A preprint by Muus et al. reports a large collaborative meta-analysis of more than hundred single-cell and single-nucleus RNA-seq studies to characterize key proteins involved in host-pathogen interactions of the SARS-CoV-2 virus that causes the COVID-19 pandemic. Here are my learning notes.

Major findings

The key proteins in focus include angiotensin-converting enzyme 2 (ACE2, GeneID 59272), the main mediator of entry into human cells by the SARS-Cov-2 virus, and two proteases, transmembrane protease serine 2 (TMPRSS2, GeneID 7113), and cathepsin L (CTSL, GeneID 1514), both of which are proteases, enzymes that break down other proteins, and both of which are believed to prime and assist the cellular entry of the virus.

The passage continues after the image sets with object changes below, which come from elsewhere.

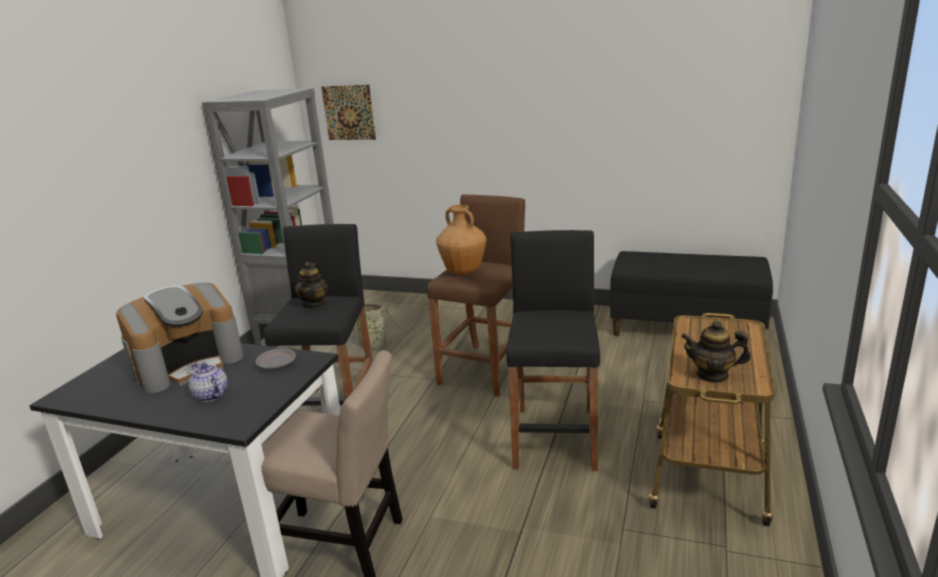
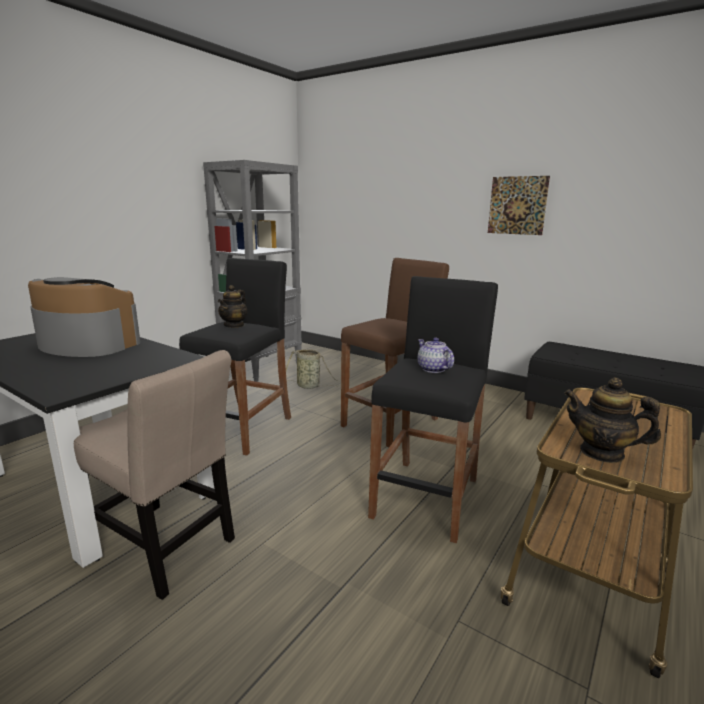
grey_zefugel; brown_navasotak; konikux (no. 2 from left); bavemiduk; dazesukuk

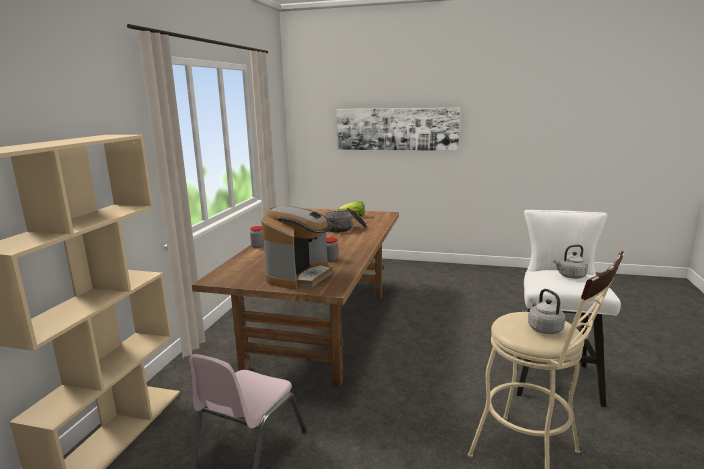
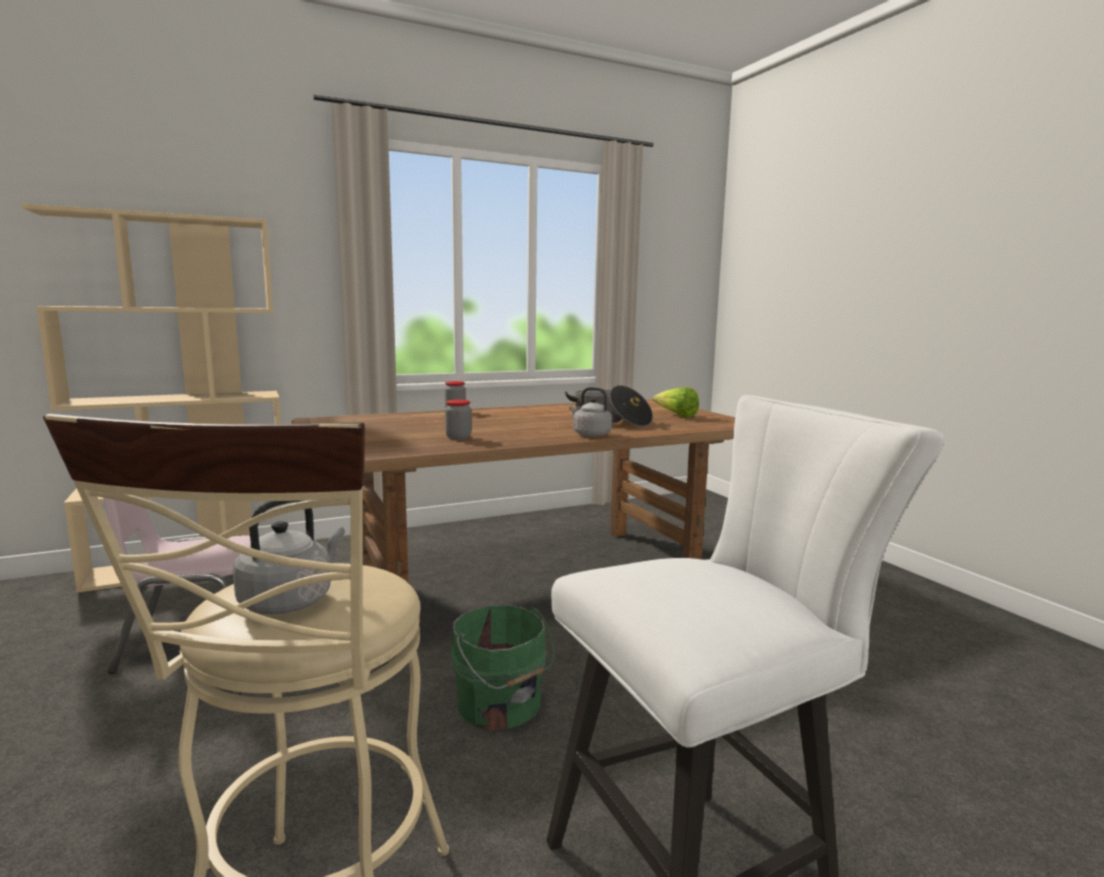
dazesukuk; bavemiduk; green_seziroluk; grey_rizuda (no. 2 from left)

The expression patterns of ACE2 mRNA and co-expression patterns between ACE2 and the proteases show concordance with tissues and organs associated with pathology induced by SARS-CoV-2, including gut enterocytes, corneal epithelial cells (the outermost layer of the cornea in the eye, see LifeMap), cardiomyocytes (heart muscle cells), heart pericytes, olfactory sustentacular cells (a type of supporting cells in the olfactory epithelium, serving as metabolic and physical support for the olfactory epithelium), and renal epithelial cells. The mRNA expression profiles of three genes are positively associated with increasing age, male gender, and smoking, which are epidemiologically linked to COVID-19 susceptibility and outcomes.

Another interesting finding is that some cells that show ACE2+TMPRSS2+ expression patterns in nasal, gut, and lung also express genes associated with viral entry, immune function, and epithelial-macrophage cross-talk. Among them are interleukin 6 (IL6), its receptor and co-receptor, IL1R, TNF response pathways, and complement genes. The cell type specificity in the lung and airways and smoking effects were conserved in mice.


Here are some quick notes about the methodologies. They are not comprehensive and may even be inaccurate. Please look up the original paper if needed.

  • The authors searched Gene Expression Omnibus, and compiled expression profiles of more than two million cells from 469 samples from 64 distinct datasets. They also included unpublished studies.
  • They used two levels of annotation, and used a PyTorch impelementation of the Harmony algorithm (Korsunsky et al., Nature Methods, 2019), available at GitHub lilab-bcb/harmoney-pytorch, to generate cell clusters.
  • Single-cell and single-nucleus RNA-sequencing data analysis with done with Scanpy.
  • Co-expression of TMPRSS2 and CTSL with ACE2 was assessed with a logistic (e.g. binarized) linear mixed effect model, with ACE2 mRNA abundance as an independent variable and individuals as a random effect.
  • Association with gender, age, and smoking status was assessed with a generalized effect model, using statsmodels and a Wald test from Diffxpy.
  • Single-cell ATAC-sequencing data was analysed with timoast/signac. I introduced ATAC-sequencing in a previous blog post as an experimental approach to profile accessible chromatin regions. In this study, scATAC-sequencing data were used to support immune-like molecular phentoypes of epithelial cells that express ACE2.
  • Random forest models were built with sklearn to distinguish double-positive from double-negative cells, and genes that build the trees are used as distinguishing features between the two types of cells.
  • Networks were illustrated for visual purposes with networkx.
  • The code is available at terra.bio.
  • The data and interactive visualizations are available at The Human Cell Atlas.

Conclusions and reflections

Overall, the study suggests that cell type-specific expression of genes mediating SARS-CoV-2 viral entry is consistent with disease pathology. Their expression profiles and potentially other genes involved in immune response may explain some aspects of COVID-19 epidemiology and clinical course.

Currently, we have no data of mRNA-protein abundance correlation of these genes in the human body, in particular in patients affected by the virus. In addition, the meta-analysis cannot provide an estimate of the variance of clinical symptoms explained by the expression profile. Nevertheless, it is interesting to observe the concordance between cell-type specific gene expression and anatomical sites of disease manifest.

Furthermore, it can be envisioned that such analysis can empower further, similar analysis that spans multiple tissues and organs which focus on genes that interact to perform biological processes.

I thank Klas Hatje who discovered this preprint and shared it with me.